Ele ressalva, porém, que não tem "nenhum método ou técnica" para se lembrar -
é algo que acontece naturalmente.
Estudos científicos
A síndrome de Aurelien foi documentada
há pouco tempo, em um artigo científico de 2006 no periódico Neurocase. Nele, os
médicos descreviam o caso da americana AJ (posteriormente identificada como Jill
Price), uma mulher que dizia ter uma memória "incessante, incontrolável e
automática".
"Penso no passado o tempo todo. É como um filme que nunca acaba", disse ela
aos cientistas. "Enquanto falo com vocês estou pensando no que aconteceu comigo
em 17 de dezembro de 1982, uma sexta-feira, quando eu comecei a trabalhar em uma
loja. É uma questão de datas. Ouço uma data e sou capaz de vê-la; vejo o mês, o
ano."
Há apenas cerca de 20 pessoas diagnosticadas com a hipertimesia no mundo. A
condição tem semelhanças com o autismo e se caracteriza pelo uso de mais partes
do cérebro para a memória de longo prazo.
Segundo o artigo da Neurocase, as principais características da hipertimesia
são a capacidade de "passar uma quantidade anormal de tempo pensando no passado"
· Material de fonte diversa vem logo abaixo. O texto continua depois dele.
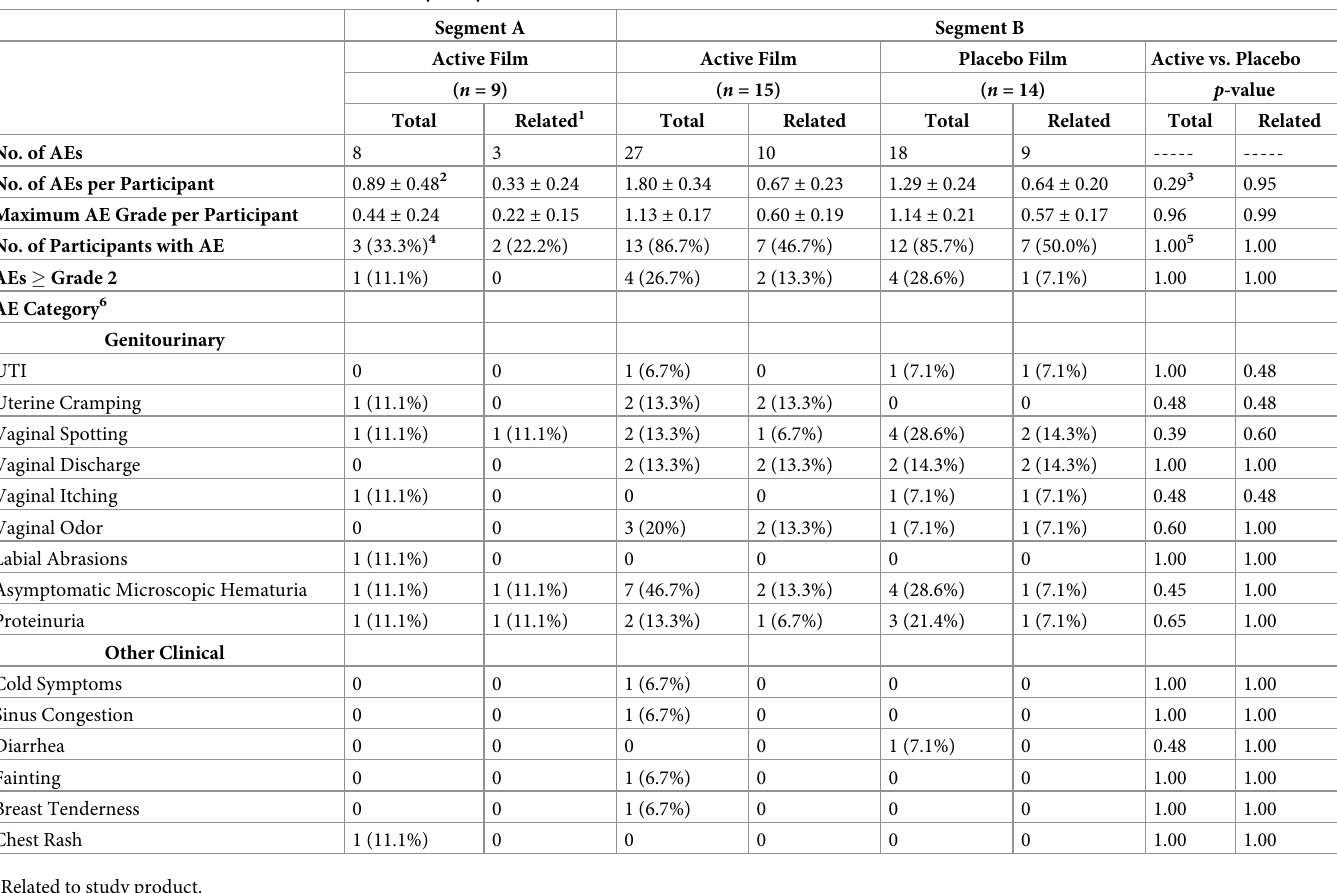
Table 2. Distribution and nature of adverse events by study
e "de lembrar eventos específicos do próprio passado".
Memória boa, memória ruim
O curioso é que, apesar da habilidade
incomum de lembrar detalhes da própria vida, os portadores da síndrome não são
bons em recordar outras coisas mundanas e gerais.
"Em contraste com a forte memória autobiográfica de AJ e de sua habilidade em
lembrar datas e eventos, ela não é uma boa memorizadora", prosseguem os
cientistas. "Ela contou que tem cinco chaves em seu chaveiro e nunca lembra para
que elas servem. Tem que fazer listas para se lembrar de suas tarefas. E disse
que sofria para se lembrar de poemas ou datas históricas."
Num determinado dia, após passarem horas juntos, os cientistas pediram para
que AJ fechasse os olhos e descrevesse que roupas os médicos estavam usando. Ela
não conseguiu lembrar.
O jovem britânico Aurelien tem experiência semelhante: contou ao Daily Mail
que sua supermemória para detalhes autobiográficos não lhe oferece nenhuma
vantagem na universidade, onde cursa literatura inglesa.
"Tenho uma boa memória em geral. Mas por ser uma memória autobiográfica, ela
não me ajuda com um trabalho acadêmico universitário", conta.
Os cientistas explicam que, em compensação à memória autobiográfica superior,
os portadores da síndrome podem apresentar deficit em funções de organização e
controle mental, por exemplo, além de tendências obsessivo-compulsivas.